Results: Combining normal appearing brain metabolite data from all patients, linear regression demonstrated a weak trend towards increasing Cho/NAA with prior radiation dose (.0027/Gy, r2=0.0058, p<0.001). This is primarily explained by a trend of decreasing NAA with prior radiation dose (-.19%/Gy, r2=0.012, p<0.001). Since NAA is a marker of healthy brain, decreases reflect local brain injury from prior high dose RT. There was little effect of prior radiation dose on Cho (.051%/Gy, r2=0.00046, p<0.001). A small effect of prior radiation on Cr was also observed (-0.10%/Gy, r2=0.0036, p<0.001). Per patient univariate analyses were not significant for metabolites compared to time to recurrence, age, and primary PTV size.
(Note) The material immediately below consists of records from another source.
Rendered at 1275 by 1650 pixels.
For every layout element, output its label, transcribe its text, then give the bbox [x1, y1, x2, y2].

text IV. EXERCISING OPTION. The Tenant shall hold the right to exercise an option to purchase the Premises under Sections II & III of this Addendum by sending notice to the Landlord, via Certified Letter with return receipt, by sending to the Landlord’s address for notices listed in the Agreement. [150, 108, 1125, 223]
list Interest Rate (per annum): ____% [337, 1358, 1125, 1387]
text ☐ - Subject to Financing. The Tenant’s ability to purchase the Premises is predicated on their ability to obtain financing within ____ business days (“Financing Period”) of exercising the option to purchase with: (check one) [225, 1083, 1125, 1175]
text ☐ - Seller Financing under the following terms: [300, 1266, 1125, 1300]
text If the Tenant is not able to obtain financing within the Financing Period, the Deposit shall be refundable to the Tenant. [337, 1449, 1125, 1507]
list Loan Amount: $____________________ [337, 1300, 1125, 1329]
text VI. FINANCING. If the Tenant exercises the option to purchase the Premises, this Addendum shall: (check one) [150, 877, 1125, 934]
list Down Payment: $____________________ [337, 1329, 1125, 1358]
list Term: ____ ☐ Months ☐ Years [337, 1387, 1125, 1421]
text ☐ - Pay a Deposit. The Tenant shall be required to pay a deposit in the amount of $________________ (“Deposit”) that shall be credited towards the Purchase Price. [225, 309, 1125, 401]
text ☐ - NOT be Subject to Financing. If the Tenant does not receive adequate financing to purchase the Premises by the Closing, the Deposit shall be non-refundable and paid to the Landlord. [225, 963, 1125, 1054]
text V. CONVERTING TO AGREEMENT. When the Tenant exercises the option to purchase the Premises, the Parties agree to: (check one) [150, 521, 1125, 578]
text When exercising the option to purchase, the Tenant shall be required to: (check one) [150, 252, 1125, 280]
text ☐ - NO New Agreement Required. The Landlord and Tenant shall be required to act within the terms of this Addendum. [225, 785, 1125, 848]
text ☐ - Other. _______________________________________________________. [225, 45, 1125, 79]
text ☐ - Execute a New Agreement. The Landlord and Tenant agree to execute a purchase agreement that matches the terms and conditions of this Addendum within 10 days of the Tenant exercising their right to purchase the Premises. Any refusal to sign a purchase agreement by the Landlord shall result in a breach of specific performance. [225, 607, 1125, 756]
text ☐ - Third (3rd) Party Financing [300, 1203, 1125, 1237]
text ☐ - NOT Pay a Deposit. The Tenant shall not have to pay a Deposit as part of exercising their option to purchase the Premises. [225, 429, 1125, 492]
Conclusion: This data demonstrates a weak dose dependent effect of RT on sMRI metabolites. Cho/NAA>2x is typically used as a marker of high-risk glioblastoma. But in the rGBM setting, corrected value maps could be considered. For example, Cho/NAA>2x is positive for 0 Gy prior dose, but Cho/NAA>1.838x (2x – [.0027/Gy * 60Gy]) is positive for 60 Gy prior dose.